To-do item =>
In the trip report on "Gladstone's Toe," what was the original plan for the day before the weather forced a change?

Passage shown: Begin

⚠️ Hiking and scrambling are inherently dangerous activities. Please read my Disclaimer. ⚠️
Don’t ask me why I call the far north ridge of Mount Gladstone, “Gladstone’s Toe”, because I don’t really have an answer. I know it stems back to last January’s trip up “Whitney Creek Mountain” (a.k.a “Victoria’s Secret”) and a rapidly devolving conversation with Brad about mountain sobriquets, so I’m assuming it has something to do with me taking the “foot-of-the-mountain” thing to another level – though wisely remaining PG. 😉 Whatever the origin, the name stuck in my mind and that’s what I’ve taken to calling it.
The original plan for the day was to bike the Bovin Lake trail and climb the Southwest Summit of Drywood and Victoria Ridge. However, an overnight snowstorm combined with heavy morning fog and cloud, nixed that idea at the trailhead. A hasty alternate to save the day, “Gladstone’s Toe” was on my list for 2018/2019 as a snowshoe destination, but with winter once again coming early to southwestern Alberta, it fit the bill. So, with our frosty bikes strapped to the back of my 4Runner, Lance, Brad, and I made the short drive from the Bovin Lake trailhead to the base of “Gladstone’s Toe” alongside Mill Creek.
Despite that fact that we had no views whatsoever from the mountain; that we inadvertently missed the northernmost highpoint, and spent longer trying to bushwhack our way down than we did going up, it still ended up being an awesome day. The snow-covered trees set against the backdrop of thick fog and an altogether silent forest, presented us with a portentous winter landscape. It was evident that on a winter bluebird, the views from each of the high points would be excellent – which is why I’m planning to return, though I won’t be using our descent route. Finally, my companions made every minute that I spent hauling myself over deadfall, more than worth it. I mean, come on -with the names of Lance, Brad, and Dave, we have all the makings of a boy band supergroup. 😉
To get to “Gladstone’s Toe” (or whatever you want to call it) from Lethbridge, turn onto the Gladstone Valley Road off of Highway 507 west of Pincher Creek. Follow the road for 13.3km keeping left, and in the process, you will cross two bridges over Mill Creek. At ~13.3 km from Hwy 507 or .6km from the 2nd bridge, turn right. Follow this road for 1.4km and then make another right turn. Follow this road for 1.4km to reach the gas well next to Mill Creek. This is also the starting point for Andrew Nugara’s route for Mount Gladstone, in More Scrambles in the Canadian Rockies.

Passage shown: End
Material shown: Begin

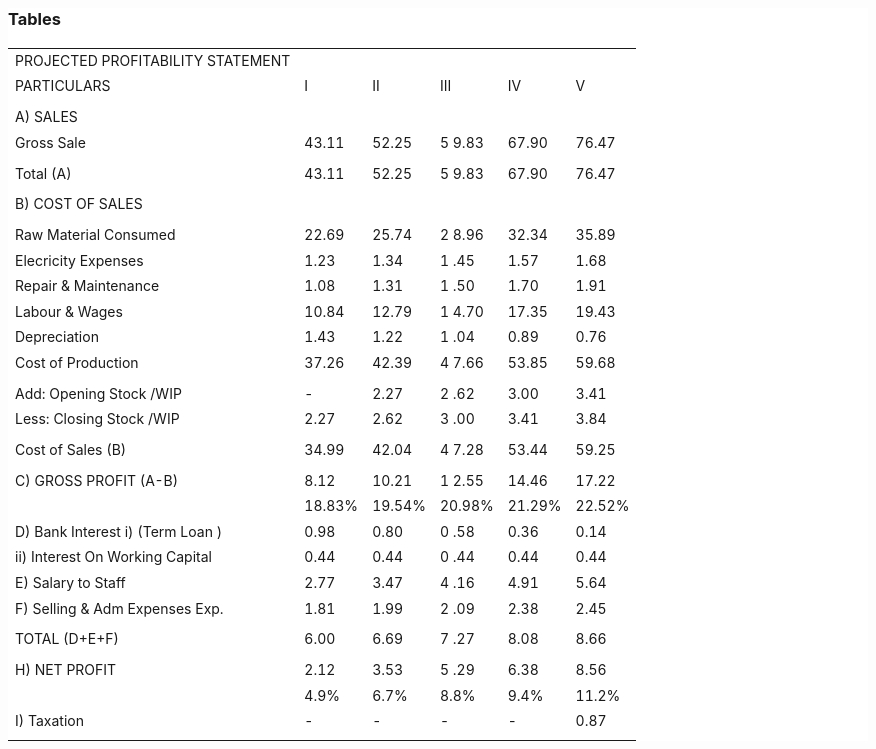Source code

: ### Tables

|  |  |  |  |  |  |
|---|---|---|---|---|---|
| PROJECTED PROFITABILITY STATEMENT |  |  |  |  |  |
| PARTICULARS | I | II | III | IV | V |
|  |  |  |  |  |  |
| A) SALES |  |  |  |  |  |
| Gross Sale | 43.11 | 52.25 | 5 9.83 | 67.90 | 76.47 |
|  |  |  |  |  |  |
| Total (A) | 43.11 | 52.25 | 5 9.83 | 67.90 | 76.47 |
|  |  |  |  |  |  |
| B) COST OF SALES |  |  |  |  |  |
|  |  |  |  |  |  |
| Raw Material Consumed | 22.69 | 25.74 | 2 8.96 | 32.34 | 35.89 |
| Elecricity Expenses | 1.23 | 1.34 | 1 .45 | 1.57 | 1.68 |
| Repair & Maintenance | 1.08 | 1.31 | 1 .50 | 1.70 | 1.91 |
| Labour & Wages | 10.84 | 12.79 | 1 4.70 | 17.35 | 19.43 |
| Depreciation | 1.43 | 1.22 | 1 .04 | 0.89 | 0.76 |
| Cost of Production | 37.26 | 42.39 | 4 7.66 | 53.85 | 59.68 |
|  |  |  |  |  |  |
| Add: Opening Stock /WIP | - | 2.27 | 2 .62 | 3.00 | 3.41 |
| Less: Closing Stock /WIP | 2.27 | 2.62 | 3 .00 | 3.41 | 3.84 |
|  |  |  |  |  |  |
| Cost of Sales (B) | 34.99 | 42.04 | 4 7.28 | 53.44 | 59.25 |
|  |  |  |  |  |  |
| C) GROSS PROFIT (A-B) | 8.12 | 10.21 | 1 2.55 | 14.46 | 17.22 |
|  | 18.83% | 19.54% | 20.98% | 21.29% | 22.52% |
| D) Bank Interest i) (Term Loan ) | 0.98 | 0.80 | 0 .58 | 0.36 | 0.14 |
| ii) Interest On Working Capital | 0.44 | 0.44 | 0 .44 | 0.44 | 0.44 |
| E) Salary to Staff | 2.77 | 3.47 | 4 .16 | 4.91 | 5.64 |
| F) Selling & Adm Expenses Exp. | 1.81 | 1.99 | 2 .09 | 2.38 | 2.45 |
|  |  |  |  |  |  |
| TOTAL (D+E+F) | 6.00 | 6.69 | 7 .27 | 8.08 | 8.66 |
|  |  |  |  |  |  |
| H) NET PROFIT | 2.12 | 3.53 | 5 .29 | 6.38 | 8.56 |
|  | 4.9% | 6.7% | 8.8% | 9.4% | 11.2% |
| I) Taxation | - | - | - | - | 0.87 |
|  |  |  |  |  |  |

Material shown: End

Written response =>
The plan was to bike the Bovin Lake trail and climb the Southwest Summit of Drywood and Victoria Ridge.